* What needs to be done
Reproduce the lines from the one containing "153: (784, 601)" up to and including the one containing "167: (898, 539)", substituting "1469" for "1496" and leaving everything else unchanged.
────────────────────────────────────────
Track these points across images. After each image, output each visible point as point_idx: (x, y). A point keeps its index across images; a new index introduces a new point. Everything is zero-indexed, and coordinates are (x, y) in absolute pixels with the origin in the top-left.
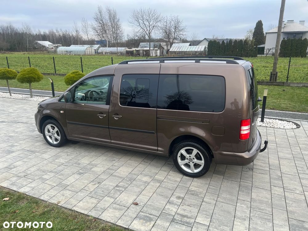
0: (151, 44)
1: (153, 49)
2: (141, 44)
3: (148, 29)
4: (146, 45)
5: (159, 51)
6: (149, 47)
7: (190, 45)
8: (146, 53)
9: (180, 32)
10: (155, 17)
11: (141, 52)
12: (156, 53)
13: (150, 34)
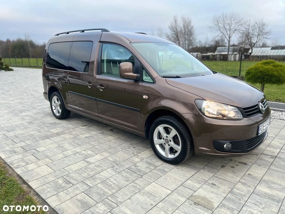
0: (230, 49)
1: (231, 53)
2: (218, 48)
3: (229, 33)
4: (224, 50)
5: (238, 56)
6: (227, 51)
7: (271, 49)
8: (223, 57)
9: (263, 35)
10: (238, 20)
11: (218, 56)
12: (235, 57)
13: (229, 38)
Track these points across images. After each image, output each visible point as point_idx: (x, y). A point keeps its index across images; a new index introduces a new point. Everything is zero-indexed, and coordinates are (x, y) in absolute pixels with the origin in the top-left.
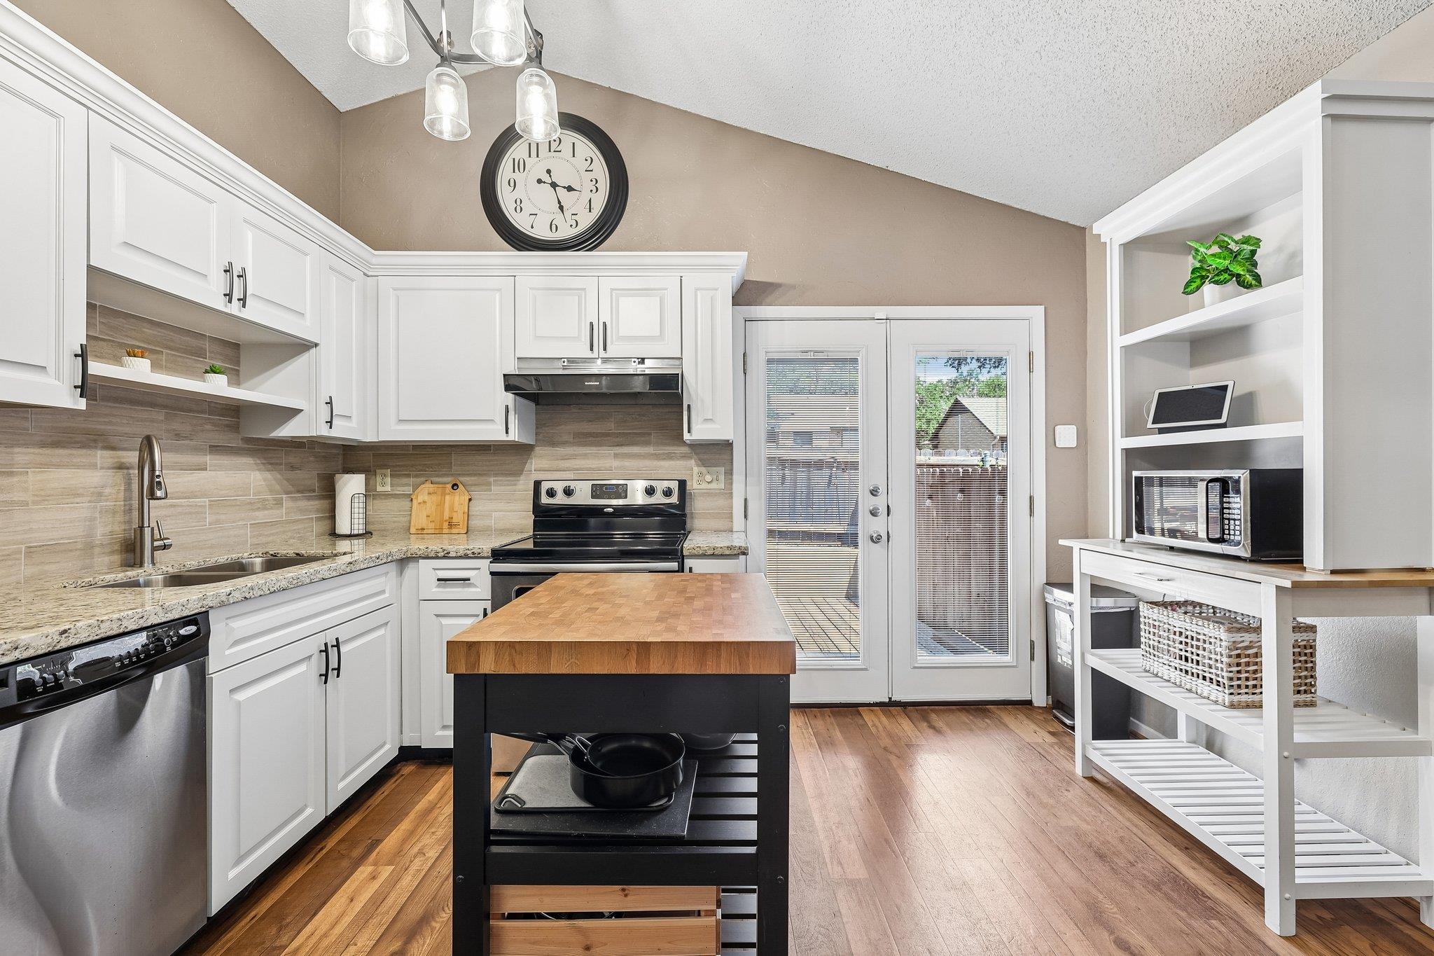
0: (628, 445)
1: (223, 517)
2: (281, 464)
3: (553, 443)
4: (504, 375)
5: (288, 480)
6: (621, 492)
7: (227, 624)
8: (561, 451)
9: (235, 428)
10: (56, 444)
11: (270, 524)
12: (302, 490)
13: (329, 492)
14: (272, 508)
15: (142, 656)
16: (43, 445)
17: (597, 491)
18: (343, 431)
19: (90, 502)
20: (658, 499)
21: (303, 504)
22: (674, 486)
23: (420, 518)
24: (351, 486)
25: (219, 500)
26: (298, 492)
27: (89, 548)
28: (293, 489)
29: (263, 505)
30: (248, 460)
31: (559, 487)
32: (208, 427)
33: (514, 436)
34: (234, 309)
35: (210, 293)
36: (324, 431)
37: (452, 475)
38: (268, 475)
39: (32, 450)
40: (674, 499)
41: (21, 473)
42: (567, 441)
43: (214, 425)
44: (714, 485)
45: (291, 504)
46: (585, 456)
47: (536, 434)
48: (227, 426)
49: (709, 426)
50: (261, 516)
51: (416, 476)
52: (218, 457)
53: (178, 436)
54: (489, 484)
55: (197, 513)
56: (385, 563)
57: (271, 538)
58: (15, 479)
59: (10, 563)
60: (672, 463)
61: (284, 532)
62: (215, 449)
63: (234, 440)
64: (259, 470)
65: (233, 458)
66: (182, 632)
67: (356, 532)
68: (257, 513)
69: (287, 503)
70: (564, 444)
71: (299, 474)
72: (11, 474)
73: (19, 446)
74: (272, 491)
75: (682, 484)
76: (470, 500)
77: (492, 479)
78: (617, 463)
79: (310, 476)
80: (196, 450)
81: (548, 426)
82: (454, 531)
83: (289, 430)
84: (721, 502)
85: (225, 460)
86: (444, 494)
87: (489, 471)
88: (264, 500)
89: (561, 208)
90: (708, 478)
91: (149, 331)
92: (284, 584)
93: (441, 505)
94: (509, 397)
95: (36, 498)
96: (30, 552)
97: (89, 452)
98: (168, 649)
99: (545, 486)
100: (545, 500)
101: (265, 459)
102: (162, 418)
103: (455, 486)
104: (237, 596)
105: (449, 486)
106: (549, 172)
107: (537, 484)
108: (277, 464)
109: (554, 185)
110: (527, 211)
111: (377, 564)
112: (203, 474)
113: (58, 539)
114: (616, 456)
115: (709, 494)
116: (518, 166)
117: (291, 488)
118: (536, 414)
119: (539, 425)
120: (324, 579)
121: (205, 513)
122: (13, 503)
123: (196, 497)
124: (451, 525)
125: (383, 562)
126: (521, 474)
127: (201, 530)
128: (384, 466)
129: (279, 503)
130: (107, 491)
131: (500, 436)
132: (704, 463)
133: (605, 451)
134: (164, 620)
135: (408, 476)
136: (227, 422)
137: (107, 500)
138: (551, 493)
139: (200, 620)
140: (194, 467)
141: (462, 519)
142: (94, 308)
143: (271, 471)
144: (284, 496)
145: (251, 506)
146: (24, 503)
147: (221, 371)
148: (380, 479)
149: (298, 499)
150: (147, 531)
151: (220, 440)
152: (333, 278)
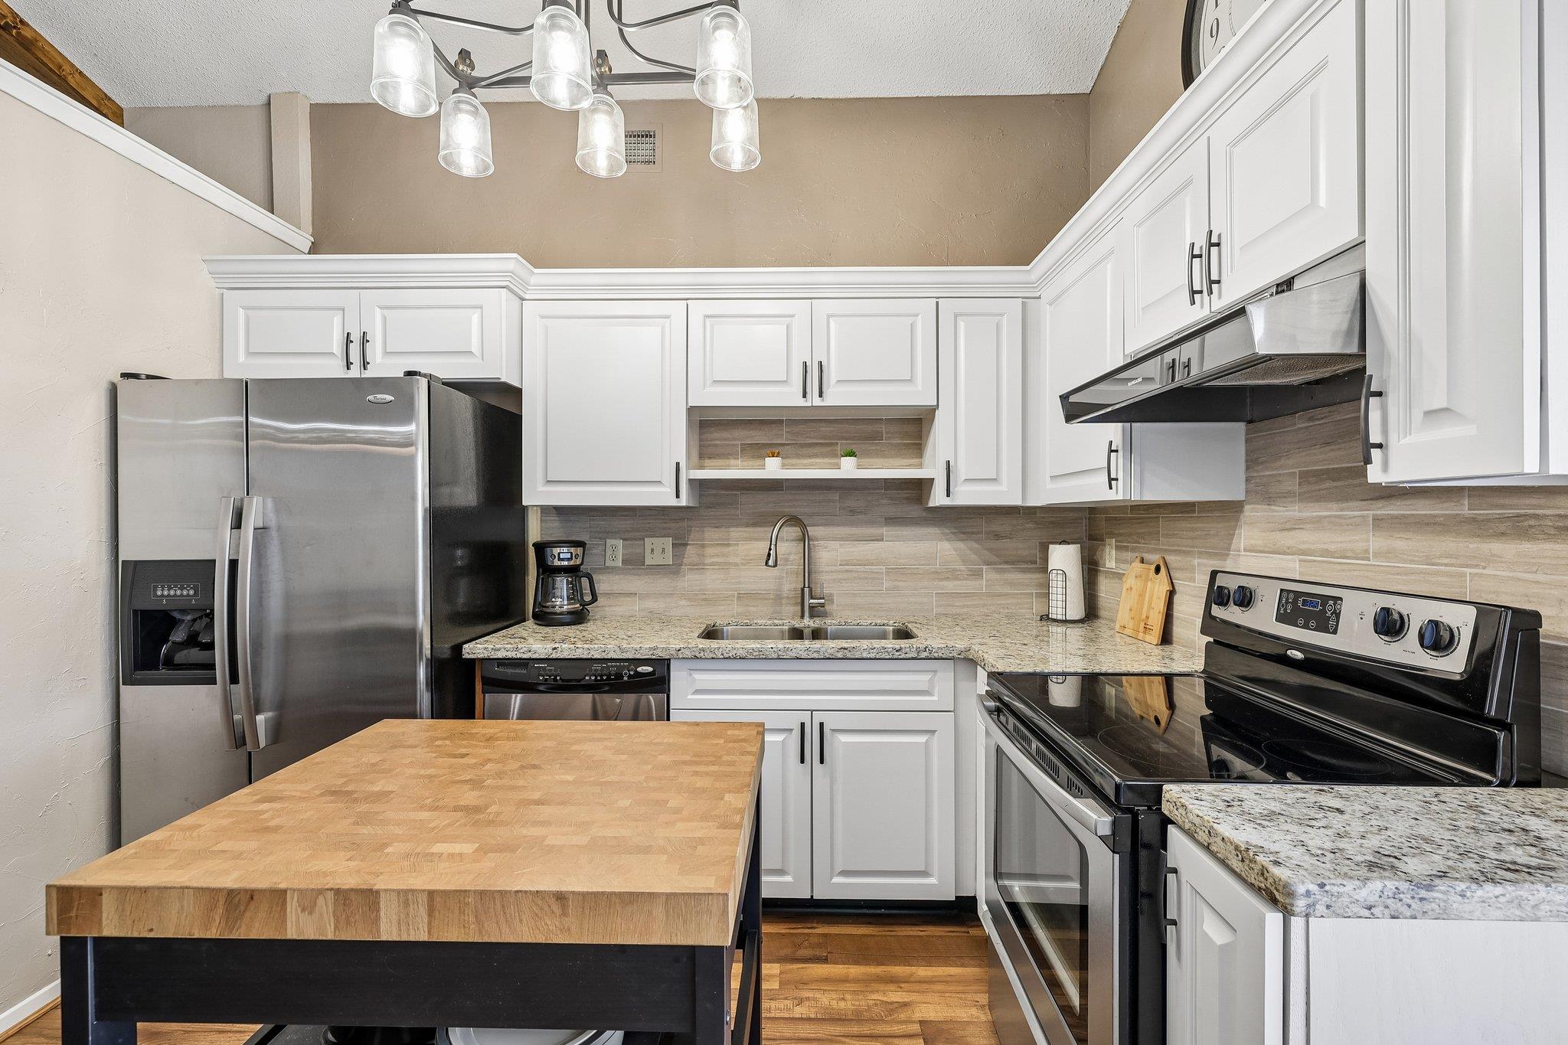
1: (901, 584)
2: (981, 533)
3: (1269, 499)
5: (991, 550)
6: (1328, 615)
7: (691, 675)
8: (1281, 510)
9: (916, 500)
10: (755, 525)
11: (964, 595)
13: (1042, 566)
14: (966, 579)
15: (605, 678)
16: (747, 526)
20: (1407, 652)
23: (1124, 610)
25: (897, 568)
26: (1006, 563)
27: (778, 598)
28: (997, 559)
29: (954, 575)
30: (932, 530)
32: (884, 501)
34: (810, 401)
35: (789, 397)
36: (946, 500)
37: (1160, 550)
38: (961, 545)
39: (740, 529)
41: (735, 545)
42: (1289, 492)
43: (891, 499)
45: (994, 576)
47: (1247, 480)
48: (907, 498)
49: (1447, 431)
50: (950, 586)
51: (1131, 549)
52: (897, 528)
53: (853, 512)
55: (874, 578)
56: (913, 659)
57: (965, 610)
58: (731, 548)
59: (728, 602)
61: (984, 605)
62: (891, 521)
63: (914, 511)
64: (947, 540)
65: (913, 529)
66: (639, 669)
68: (945, 583)
69: (989, 574)
72: (728, 545)
73: (732, 526)
74: (964, 562)
76: (1172, 593)
77: (1196, 561)
79: (1026, 546)
80: (872, 523)
81: (1262, 463)
82: (1148, 638)
85: (903, 531)
86: (1146, 581)
87: (1192, 547)
88: (955, 570)
91: (825, 429)
93: (1142, 595)
95: (743, 561)
96: (739, 597)
98: (626, 678)
99: (1220, 586)
100: (1219, 610)
101: (955, 528)
102: (838, 498)
103: (1158, 570)
105: (1153, 567)
107: (1213, 577)
108: (973, 533)
111: (895, 657)
112: (880, 544)
113: (756, 590)
117: (995, 559)
118: (1247, 441)
119: (1251, 462)
120: (798, 658)
121: (882, 579)
122: (729, 564)
123: (872, 564)
124: (1146, 629)
125: (908, 656)
126: (1228, 555)
127: (877, 594)
129: (977, 574)
130: (792, 557)
134: (620, 657)
135: (1127, 548)
136: (906, 495)
137: (792, 565)
140: (870, 538)
141: (1157, 621)
142: (781, 422)
143: (966, 540)
144: (984, 567)
145: (938, 576)
146: (736, 565)
147: (852, 454)
148: (1107, 550)
149: (1002, 571)
150: (807, 590)
151: (893, 511)
152: (962, 325)
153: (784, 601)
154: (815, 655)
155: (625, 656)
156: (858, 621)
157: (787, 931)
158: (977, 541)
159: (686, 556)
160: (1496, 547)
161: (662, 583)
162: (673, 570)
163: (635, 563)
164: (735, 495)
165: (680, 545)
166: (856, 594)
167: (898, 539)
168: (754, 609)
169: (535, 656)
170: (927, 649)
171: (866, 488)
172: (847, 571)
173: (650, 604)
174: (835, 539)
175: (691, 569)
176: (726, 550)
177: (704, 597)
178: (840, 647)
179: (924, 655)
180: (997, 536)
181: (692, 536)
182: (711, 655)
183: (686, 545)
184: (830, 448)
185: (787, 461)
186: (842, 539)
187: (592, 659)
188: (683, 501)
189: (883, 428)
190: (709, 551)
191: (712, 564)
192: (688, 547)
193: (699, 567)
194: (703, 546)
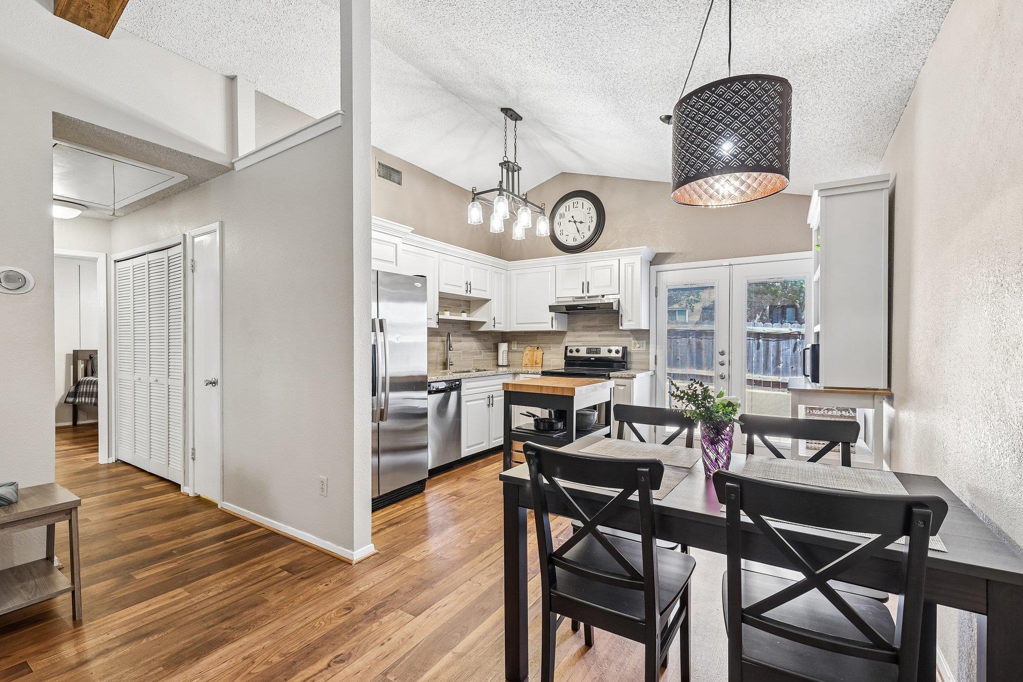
0: (604, 331)
1: (465, 357)
3: (574, 330)
4: (549, 306)
5: (484, 345)
6: (597, 351)
7: (465, 384)
8: (577, 333)
9: (469, 328)
12: (488, 349)
13: (496, 350)
14: (479, 355)
17: (589, 351)
18: (499, 328)
20: (613, 355)
21: (488, 353)
22: (620, 349)
23: (526, 361)
24: (503, 347)
25: (465, 351)
26: (487, 349)
27: (437, 363)
30: (472, 339)
31: (574, 349)
32: (462, 329)
33: (555, 328)
34: (468, 294)
35: (461, 292)
36: (493, 329)
37: (538, 343)
38: (478, 343)
40: (620, 355)
43: (464, 328)
44: (640, 349)
45: (485, 354)
46: (587, 336)
47: (568, 327)
49: (631, 323)
50: (476, 357)
51: (526, 344)
52: (464, 338)
54: (550, 347)
55: (459, 355)
57: (478, 365)
60: (623, 338)
62: (464, 335)
63: (468, 332)
64: (475, 342)
65: (468, 338)
67: (504, 365)
70: (578, 330)
71: (487, 343)
74: (479, 349)
75: (625, 349)
76: (543, 354)
77: (551, 345)
78: (598, 339)
79: (490, 344)
80: (459, 336)
81: (572, 323)
82: (537, 366)
83: (483, 329)
84: (644, 357)
85: (466, 339)
86: (534, 351)
87: (550, 342)
88: (477, 352)
89: (578, 231)
90: (638, 346)
92: (478, 375)
93: (533, 355)
94: (553, 314)
97: (438, 339)
99: (569, 349)
100: (569, 354)
101: (477, 338)
103: (538, 348)
104: (467, 376)
105: (536, 348)
106: (573, 217)
107: (566, 348)
109: (575, 222)
110: (564, 234)
112: (462, 343)
114: (599, 335)
115: (638, 353)
116: (562, 216)
117: (484, 348)
119: (569, 323)
124: (536, 364)
126: (561, 343)
128: (514, 340)
129: (481, 353)
130: (440, 348)
131: (550, 329)
132: (637, 339)
133: (594, 333)
134: (454, 379)
135: (522, 344)
138: (571, 351)
139: (459, 380)
141: (539, 361)
148: (513, 345)
149: (486, 352)
150: (448, 360)
151: (465, 332)
160: (618, 339)
167: (465, 341)
180: (485, 341)
182: (470, 376)
185: (452, 313)
189: (462, 303)
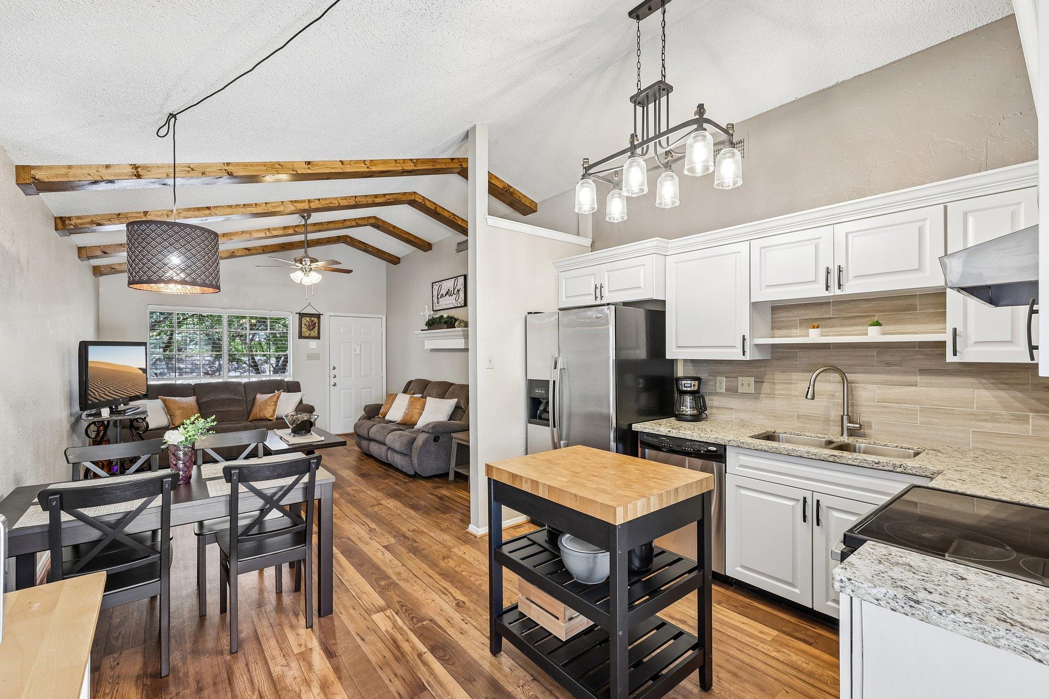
2: (1026, 385)
5: (1039, 399)
7: (737, 456)
11: (1006, 436)
15: (692, 449)
16: (804, 371)
19: (827, 399)
25: (931, 408)
29: (994, 418)
30: (969, 380)
32: (918, 357)
35: (817, 291)
38: (1002, 394)
39: (799, 374)
41: (795, 383)
43: (925, 355)
45: (1044, 422)
48: (941, 355)
50: (989, 427)
52: (929, 377)
53: (888, 364)
55: (909, 414)
58: (793, 386)
59: (791, 420)
61: (1031, 447)
62: (924, 372)
63: (949, 365)
64: (986, 388)
65: (947, 378)
66: (709, 448)
68: (983, 424)
69: (1036, 421)
72: (791, 383)
73: (794, 372)
74: (1005, 407)
91: (864, 306)
95: (801, 395)
96: (799, 417)
97: (826, 374)
98: (702, 452)
101: (994, 379)
102: (875, 354)
108: (1016, 384)
112: (914, 388)
113: (811, 414)
117: (1043, 407)
121: (917, 415)
122: (792, 395)
123: (907, 403)
127: (912, 426)
129: (1025, 420)
136: (940, 352)
137: (837, 399)
140: (904, 384)
142: (828, 303)
143: (1007, 390)
144: (1031, 414)
145: (975, 416)
146: (797, 396)
147: (878, 324)
150: (845, 417)
151: (927, 364)
152: (971, 219)
153: (831, 423)
154: (813, 457)
155: (701, 440)
156: (886, 443)
157: (796, 622)
158: (1021, 391)
159: (763, 389)
161: (749, 404)
162: (756, 396)
163: (732, 391)
164: (795, 352)
165: (759, 382)
166: (891, 424)
168: (809, 426)
169: (661, 434)
170: (902, 466)
171: (899, 347)
172: (884, 407)
173: (741, 415)
174: (873, 383)
175: (766, 397)
176: (789, 386)
177: (775, 414)
178: (831, 454)
179: (899, 470)
181: (767, 377)
182: (747, 447)
183: (763, 382)
184: (868, 319)
186: (879, 383)
187: (686, 439)
188: (748, 357)
189: (917, 301)
190: (778, 387)
191: (780, 395)
192: (765, 384)
193: (772, 396)
194: (774, 383)
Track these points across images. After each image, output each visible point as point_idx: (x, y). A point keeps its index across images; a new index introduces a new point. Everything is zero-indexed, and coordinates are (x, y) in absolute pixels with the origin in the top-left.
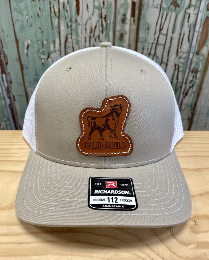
────────────────────────────────────────
* Result for this exercise
153: (784, 601)
154: (815, 655)
155: (625, 656)
156: (858, 621)
157: (787, 931)
158: (977, 541)
159: (686, 556)
160: (1469, 547)
161: (662, 583)
162: (673, 570)
163: (635, 563)
164: (735, 495)
165: (680, 545)
166: (856, 594)
167: (898, 539)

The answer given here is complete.